Kristi N. Lavigne, M.A., Saint Louis University; Andrea Cornelius, M.A., Saint Louis University; Matthew J. Grawitch, Ph.D, Saint Louis University
The Personal Resource Allocation (PRA) framework (Grawitch et al., 2010) is leveraged as the lens for understanding the impact of the demands introduced by the COVID pandemic. We tested (1) whether the perceived impact of the pandemic on work (quality, quantity) and health behaviors (eating habits, exercise habits, sleep) in June 2000 were differentially associated with general wellbeing and work engagement and (2) whether resilience played an important explanatory role beyond other potential control variables. We specifically proposed:
H1: Self-reported impact of the pandemic on general health behaviors of sleep (H1a), exercise (H1b), and eating habits (H1c) will be significant predictors of general wellbeing.
H2: Self-reported impact of the pandemic on work quality (H2a) and quantity (H2b) will be significant predictors of work engagement.
H3: Those with higher resilience will be less likely to report the pandemic had a negative impact on their general health behaviors (H3a) and work (H3b) and more likely to report higher levels of work engagement (H3c) and general wellbeing (H3d).
Exercise, eating, and sleep are commonly associated with work and general wellbeing (Litwiller, 2017; Walsh, 2011). The more people report that a significant event alters health-related behaviors for the better (or worse), the more they should report higher (or lower) levels of general wellbeing. Such events may also alter quality or quantity of work and result in lower (or higher) work engagement, given the associations observed between work engagement and emotional demands (Xanthopoulou et al., 2013).
However, trait resilience, defined as an individual’s capacity to bounce back from adversity or unexpected circumstances, is an important determinant of the degree to which such circumstances lead to negative outcomes (Smith et al., 2008). Trait resilience has consistently been shown to be a positive indicator of mental health, especially in adverse situations (Hu et al., 2015). More resilient individuals may be less likely to report a negative impact of the pandemic on different aspects of their lives and more likely to report greater work engagement and general wellbeing during the early stages of lockdown.
A multinational sample of 652 workers were solicited from CINT to participate in an online survey. We do not report data by country due to lack of differences in means/correlations among respondents from any of the countries.

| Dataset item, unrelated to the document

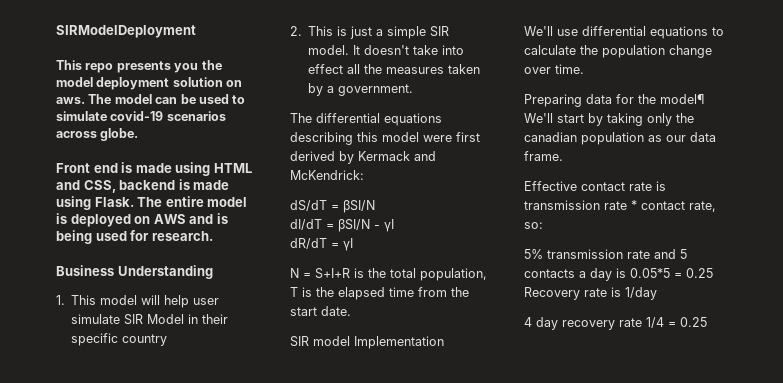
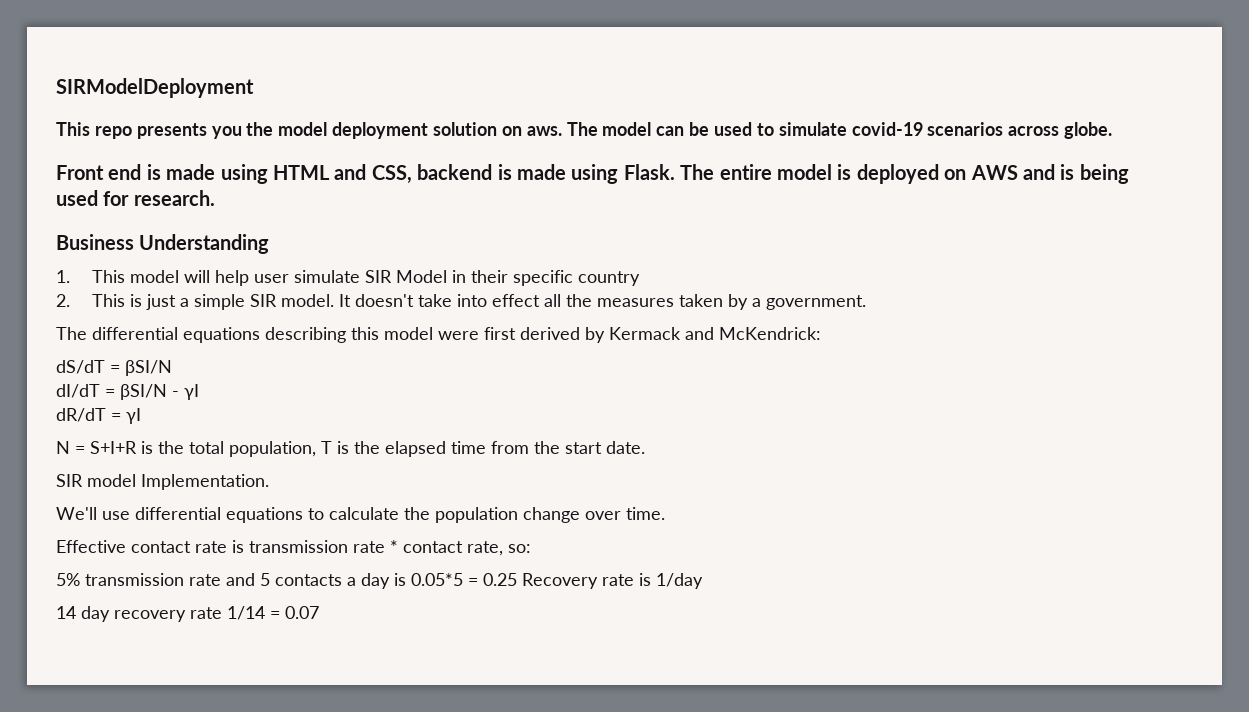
[354,336,444,349] Implementation -> [141,474,269,490] Implementation.
[524,94,705,107] [524,113,694,126] [524,132,716,145] [524,151,563,161] // Preparing data for the model¶ We'll start by taking only the canadian population as our data frame. -> (665, 513) none
[524,317,532,327] 4 -> [56,606,76,619] 14
[646,317,707,328] 1/4 = 0.25 -> [227,606,319,620] 1/14 = 0.07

Pandemic Impact. Changes as a result of COVID-19 were assessed, including the amount of impact the pandemic had on work output (quality and quantity) and health behaviors (sleep, exercise, eating habits) using a sliding scale (-3=very negative; 3=very positive).
General Well-Being. The 18-item General Well-Being Schedule (Taylor et al., 2003) captures aspects of mental wellbeing using a 5-point scale (1=all of the time; 5=none of the time).
Work Engagement. Work engagement was assessed using an adapted 9-item Utrecht Work Engagement Scale (Schaufeli et al., 2006). Respondents were asked how often each item applied to them in the past month (1=Never; 5=Every day).
Resilience. The three positively keyed items (due to poor correlations with the negatively keyed items) from the Brief Resilience Scale (Smith et al., 2008) were employed to measure resilience to setbacks. The items were rated on a 7-point scale (1=Strongly Disagree; 7=Strongly Agree).
Demographics. As control variables, we assessed several demographics that played a role in the way the pandemic impacted workers: post-COVID-19 pay cut (yes/no), essential worker status (yes/no), prior remote work experience (yes/no) and remote work training (3 items adapted from Staples et al., 1999).
Table 1 presents descriptive statistics. We used path modeling for hypothesis testing (Tables 2-3, Figure 1). H1a and H1b were supported, but H1c was not. H2a was supported, but H2b was not. Additionally, work quality impact was associated with general wellbeing. Finally, H3 was supported; resilience demonstrated a significant association with all pandemic impact items, work engagement, and general wellbeing.
Overall, those who reported more negative impact of the pandemic on their work and health behavior also reported lower levels of work engagement and general wellbeing. Trait resilience was associated with perceptions of a less negative (and more positive) impact of the pandemic on work and health behaviors and greater levels of both work engagement and wellbeing. Of the control variables, taking a pay cut and possessing prior remote work experience were associated with pandemic impact, and having more remote work training was associated with work engagement.
The results suggest that trait resilience is a critical individual difference that influenced people’s ability to adapt during the early stages of the pandemic. While future research cannot build on these results in the context of a global pandemic, it is important to consider the role of trait resilience in future studies that focus on people’s responses to significant adversity.